10 min read

Forecasting - Weather Data

Introduction

For this project we will look at a subsection of data from the weather data available from Kaggle at https://www.kaggle.com/selfishgene/historical-hourly-weather-data. The data includes hourly data from October 2012 to November 2017. We will focus exclusively on the temperature data given in Kelvin (K) for Saint Louis.

We have two objectives for this project. Firstly, we will aggregate the data by day in order to do a two year forecast based on our best model. Secondly, we will aggregate our data by hour and perform a one week forecast based on our best model.

For model selection we will primarily focus on dynamic harmonic regression. For choosing the best model we will split the data into testing and training sets and choose the model with the lowest error.

Section 1

In this first section we are focused on forecasting the daily temperature. We start with data cleaning and then visualize the data. Next we split the data into training and testing sets. We then compare various models against each other. Finally we choose the best model to forecast two years into the future beyond the dataset that we have.

We now load our dataset into R and create an xts object.

# full temperature dataset
temperature <- read.csv(here::here("csv", "kaggle_temperature.csv"), as.is = TRUE)
# saint louis temperature dataset truncated to ignore hours
saint_louis <- xts(x=temperature$Saint.Louis, order.by = as.Date(temperature$datetime))

We next aggregate our data using the mean function for each day.

# deteremines daily mean temperature for saint_louis
# uses split-lapply-as.xts framework
daily_split <- split(saint_louis, f = "days")
means_of_split <- unlist(lapply(daily_split, FUN = mean, na.rm = TRUE))

# create xts and ts
saint_louis_daily_xts <- xts(x = means_of_split, order.by = unique(index(saint_louis)))
saint_louis_daily_ts <- ts(data = means_of_split, start = decimal_date(start(saint_louis_daily_xts)), frequency = 365)

We now include a plot of our daily data.

# displays daily temperature averages for saint_louis
plot.xts(saint_louis_daily_xts,
         main = "Saint Louis average temperature in Kelvin")

As we can see out data is clearly seasonal. Since we want to forecast a year ahead with daily observations we cannot rely on regular methods of seasonality. In this case we will consider dynamic harmonic regression using \(K=1\) to \(K=10\) Fourier sine and cosine pairs.

Our next chunk of code splits our data into training and testing sets. Using these we use auto.arima to fit our dynamic harmonic regression models to the training sets. Finally we create a matrix of error terms based on comparing our forecasted values to the actual values in our testing sets. We consider Mean Absolute Error (MAE), Root Mean Squared Error (RMSE), and Mean Absolute Percentage Error (MAPE).

────────────────

Problem to work on:
Resume the Saint Louis temperature forecasting write-up, picking up right after its final sentence.

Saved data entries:
────────────────

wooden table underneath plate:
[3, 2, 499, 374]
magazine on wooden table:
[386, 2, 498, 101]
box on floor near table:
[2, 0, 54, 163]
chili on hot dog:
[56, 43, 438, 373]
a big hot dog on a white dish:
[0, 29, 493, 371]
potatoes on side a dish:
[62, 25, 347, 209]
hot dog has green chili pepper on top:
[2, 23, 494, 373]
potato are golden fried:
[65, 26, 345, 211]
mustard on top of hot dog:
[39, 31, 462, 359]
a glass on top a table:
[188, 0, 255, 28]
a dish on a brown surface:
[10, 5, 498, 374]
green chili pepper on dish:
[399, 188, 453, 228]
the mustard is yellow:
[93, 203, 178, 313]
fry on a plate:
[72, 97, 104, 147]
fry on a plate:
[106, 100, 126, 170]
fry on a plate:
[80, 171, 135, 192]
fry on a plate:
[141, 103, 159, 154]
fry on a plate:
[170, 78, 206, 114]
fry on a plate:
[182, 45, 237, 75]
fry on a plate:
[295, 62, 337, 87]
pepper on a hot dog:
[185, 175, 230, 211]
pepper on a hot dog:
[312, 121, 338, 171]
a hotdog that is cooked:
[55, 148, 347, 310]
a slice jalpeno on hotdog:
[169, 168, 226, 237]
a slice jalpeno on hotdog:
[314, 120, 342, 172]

────────────────

Output of the exercise:
# splits data into training and testing sets using dates
train_xts <- saint_louis_daily_xts["2012-10-01/2016-11-30"]
test_xts <- saint_louis_daily_xts["2016-12-01/2017-11-30"]
# uses split xts data to create split ts data for forecasting
train_ts <- ts(data = train_xts, start = decimal_date(start(train_xts)), frequency = 365)
test_ts <- ts(data = test_xts, start = decimal_date(start(test_xts)), frequency = 365)


# loops over harmonic models k=1 to k=10 to find best fit
# uses auto.arima
n=10
error_matrix <- matrix(0L, nrow = n, ncol = 3)
for (k in 1:n) {
  test_harmonics <- fourier(train_ts, K = k)
  fit <- auto.arima(train_ts, xreg = test_harmonics, seasonal = FALSE)
  new_harmonics <- fourier(train_ts, K = k, h = length(test_ts))
  fc <- forecast(fit, xreg = new_harmonics)
  
  error_matrix[k, 1] <- mean(abs(c(test_ts[,1]) - fc$mean)) # MAE
  error_matrix[k, 2] <- sqrt(mean((c(test_ts) - fc$mean)^2)) # RMSE
  error_matrix[k, 3] <- mean(abs(c(test_ts) - fc$mean) / c(test_ts)) #MAPE
}

# column and row names for error matrix
colnames(error_matrix) <- c("MAE", "RMSE", "MAPE")
rownames(error_matrix) <- c("k=1", "k=2", "k=3", "k=4", "k=5",
                            "k=6", "k=7", "k=8", "k=9", "k=10")

We now examine the results of our models based on the error estimates.

# print error matrix for comparison
error_matrix
##           MAE     RMSE       MAPE
## k=1  4.093070 5.052790 0.01436256
## k=2  4.142757 5.133273 0.01455198
## k=3  4.214339 5.240658 0.01480552
## k=4  4.224612 5.274641 0.01485116
## k=5  4.240699 5.286614 0.01489898
## k=6  4.249974 5.289258 0.01493076
## k=7  4.288388 5.335606 0.01506442
## k=8  4.251684 5.348711 0.01493882
## k=9  4.264996 5.366880 0.01498828
## k=10 4.267089 5.369682 0.01499795

Based on these results the dynamic harmonic regression model with \(K=1\) has the lowest error estimates. So we use this model in the chunk below to forecast two years into the future. Our code for this is below.

# uses best prediction model based on error matrix
# forecast unobserved observations
test_harmonics <- fourier(saint_louis_daily_ts, K = 1)
fit <- auto.arima(saint_louis_daily_ts, xreg = test_harmonics, seasonal = FALSE)
new_harmonics <- fourier(saint_louis_daily_ts, K = 1, h = 365*2)
fc <- forecast(fit, xreg = new_harmonics)

We check our residuals for this model below.

# check residiuals 
checkresiduals(fit)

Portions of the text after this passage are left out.